Development of a Trace-Based Approach for Elastic Characterization of Multi-Material Composite Pipes: Theory and Testing
摘要
Accurate determination of elastic properties at the structural scale remains a key challenge in the design of composite wrapped pipes. This work introduces a non-destructive, pipe-level identification methodology that determines the full in-plane orthotropic elastic response of multi-material composite pipes using only axial loading and internal pressure tests. A trace-based stiffness formulation is developed for pipes composed of a PVC liner and a fiber-reinforced polymer composite wrap, enabling direct identification of axial and hoop Young’s modulus and the associated Poisson’s ratios from pipe level measurements. The in-plane shear modulus is subsequently inferred from the invariant trace of the reduced stiffness matrix (Tsai’s modulus), eliminating the need for torsion testing or coupon extraction. The results provide structural scale validation that the trace-based formulation, originally developed for unidirectional carbon fiber composites, can be successfully extended to woven glass fiber reinforced polymer (GFRP) composites.

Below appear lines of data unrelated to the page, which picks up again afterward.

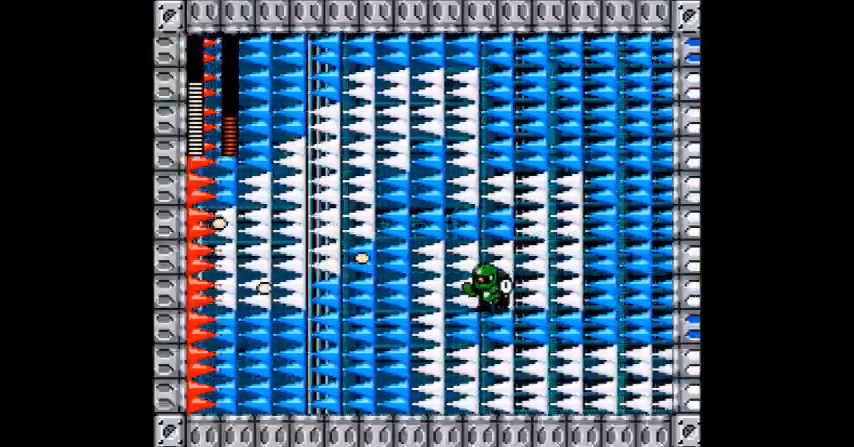
{"buttons": [], "events": [[33, "A", "down"], [167, "A", "up"], [267, "B", "down"], [467, "B", "up"]]}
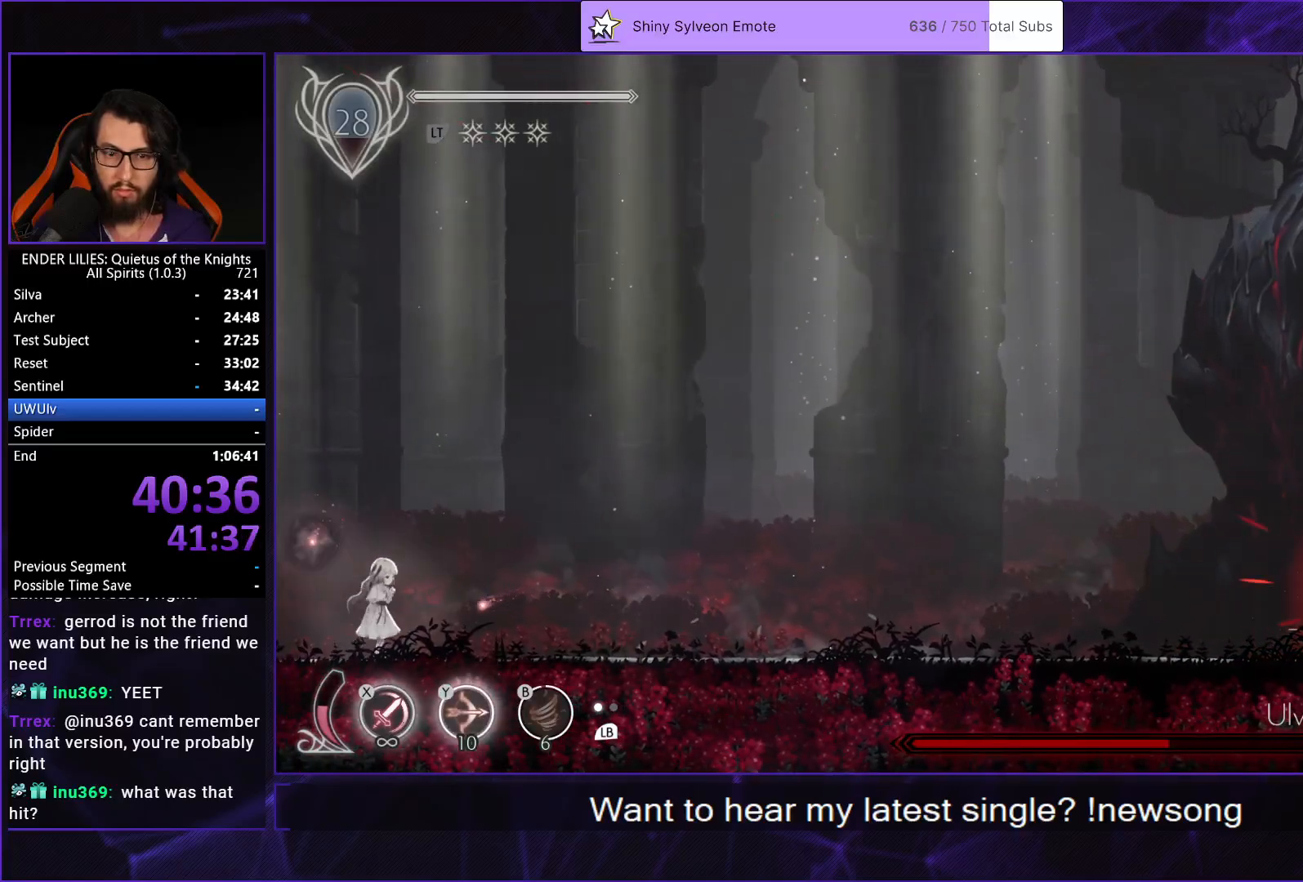
Gameplay with a controller (Xbox layout); each line is a JSON object with the inputs held at the frame after it. "events" lists button and stick changes between this image and that frame as [ms after this image, input, new state], when the widget could be followed in between. Not read: L3 R3 left_stick.
{"buttons": [], "right_stick": "center", "events": [[117, "DPAD_LEFT", "up"], [150, "DPAD_RIGHT", "down"], [233, "DPAD_RIGHT", "up"], [267, "DPAD_LEFT", "down"], [350, "DPAD_LEFT", "up"], [367, "DPAD_RIGHT", "down"], [467, "DPAD_RIGHT", "up"]]}
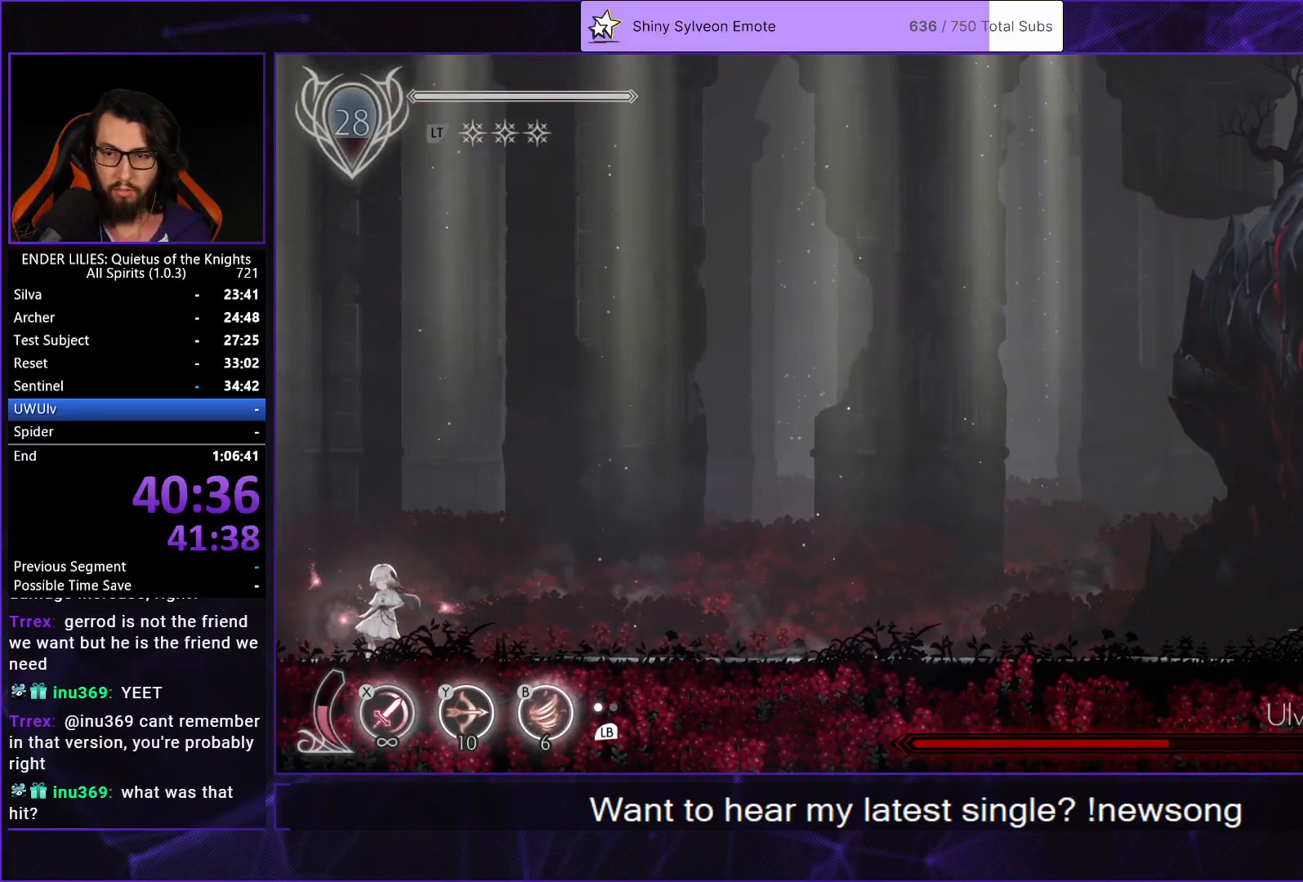
{"buttons": [], "right_stick": "center", "events": [[217, "DPAD_RIGHT", "down"], [350, "DPAD_RIGHT", "up"]]}
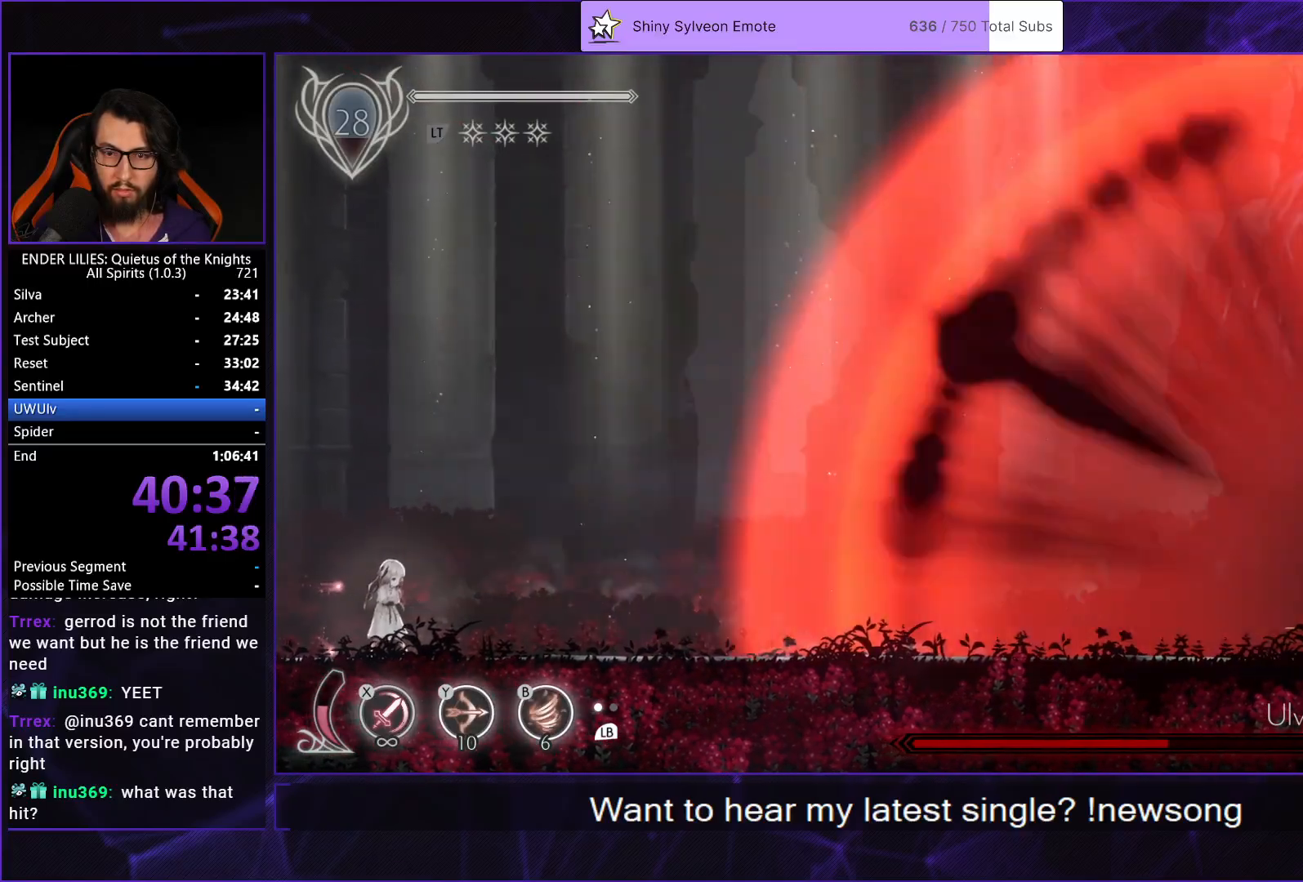
{"buttons": ["DPAD_RIGHT"], "right_stick": "center", "events": [[167, "DPAD_RIGHT", "down"]]}
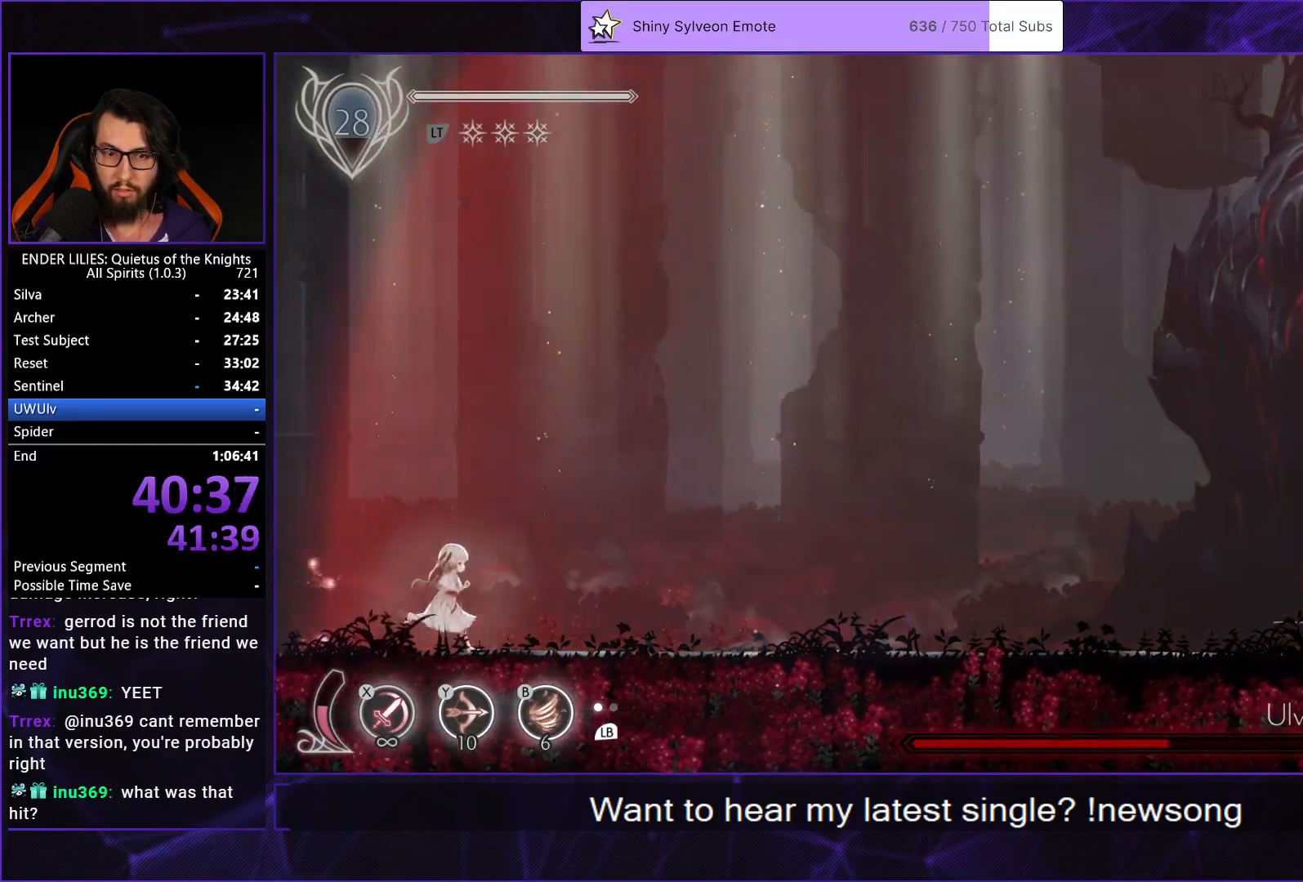
{"buttons": ["R1", "DPAD_RIGHT"], "right_stick": "center", "events": [[33, "R1", "down"], [233, "R1", "up"], [267, "L1", "down"], [383, "L1", "up"], [383, "R1", "down"]]}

Four nominally identical pipes were tested under axial tension, axial compression, and internal pressure, with three repeated runs per loading mode. Despite identical constituents and processing conditions, measurable pipe to pipe variability was observed. These findings demonstrate that reliance on unidirectional ply data or coupon level surrogates is insufficient for reliable structural prediction of multilayer composite pipes and that pipe-level characterization is required. Finite element simulations using the identified properties reproduced the measured axial and hoop surface strains within the experimental 95% confidence bands for all load cases. The proposed methodology reduces experimental complexity and cost while providing elastic properties directly applicable to structural models of composite pipe systems trace-based.